Time: 12:00 PM - 1:00 PM
Location: Tech Square Research Building (TSRB) Banquet Hall
Title: Transformations and Frontiers in Robot Motion and Manipulation
Robotics is undergoing three transformations, which are changing our research focus and opening doors to new applications. The need for robotic manipulation in unstructured environments, human-robot collaborative systems, and handling soft materials is transforming the fundamental assumptions underlying our methods for manipulation planning and creating new opportunities for applications in service robotics, health care, and manufacturing. I will present our contributions to these transformations, which include new algorithms that plan motion with multiple simultaneous constraints, manage sensor uncertainty in the planning process, model human motion in collaborative settings, and control manipulation of soft objects. I will discuss the theory behind these approaches and show practical applications on real-world robots. I will end by identifying three frontiers that are emerging as a result of these transformations as well as prospects for their exploration.

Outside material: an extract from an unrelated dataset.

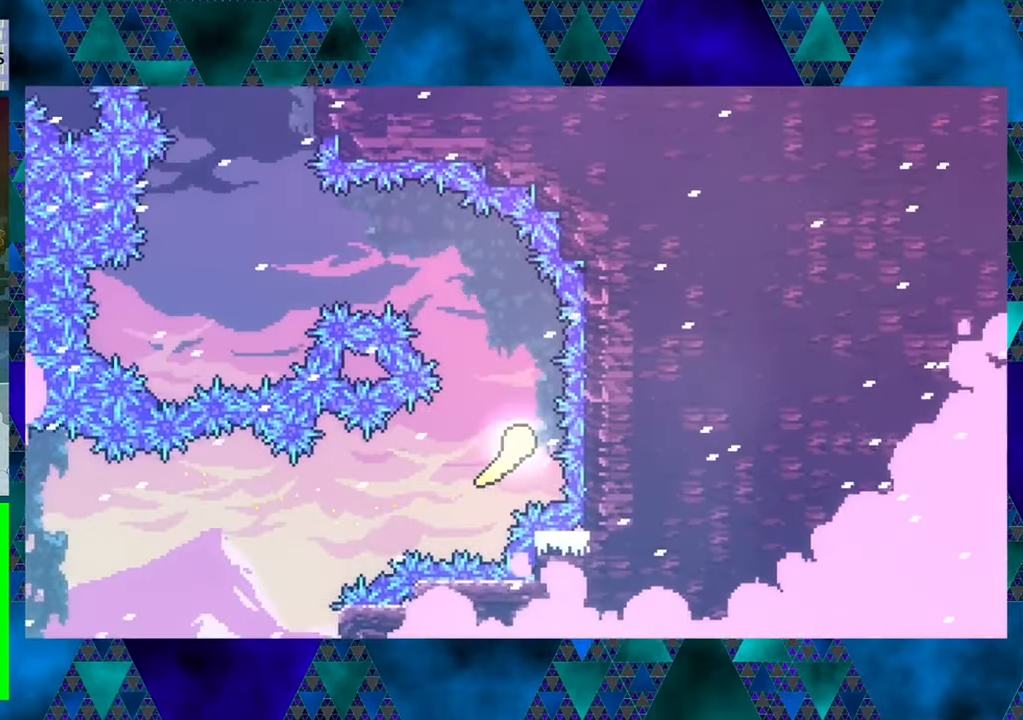
{"buttons": ["DPAD_LEFT"], "left_stick": "center", "events": [[167, "DPAD_LEFT", "down"], [267, "DPAD_UP", "up"]]}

Dmitry Berenson received a B.S. in Electrical and Computer Engineering from Cornell University in 2005, where he started his robotics work in Hod Lipson's lab. He went on to graduate from the Ph.D. program at the Robotics Institute at Carnegie Mellon University (CMU) in 2011, where his advisors were Siddhartha Srinivasa and James Kuffner. While at CMU, Berenson worked in the Personal Robotics Lab and completed internships at the Digital Human Research Center in Japan, Intel Labs in Pittsburgh, and LAAS-CNRS in France.
In 2012, Berenson completed a post-doc at UC Berkeley, working with Ken Goldberg and Pieter Abbeel. In August 2012, he joined the WPI faculty as an assistant professor in the Robotics Engineering Program and Computer Science Department where he founded the Autonomous Robotic Collaboration (ARC) Lab, which focuses on motion planning, manipulation, and human-robot collaboration. His research focuses on creating algorithms that allow robots to interact with the world and collaborate efficiently with people. These general-purpose motion planning and manipulation algorithms can be applied to robots that work in homes, factories, and operating rooms.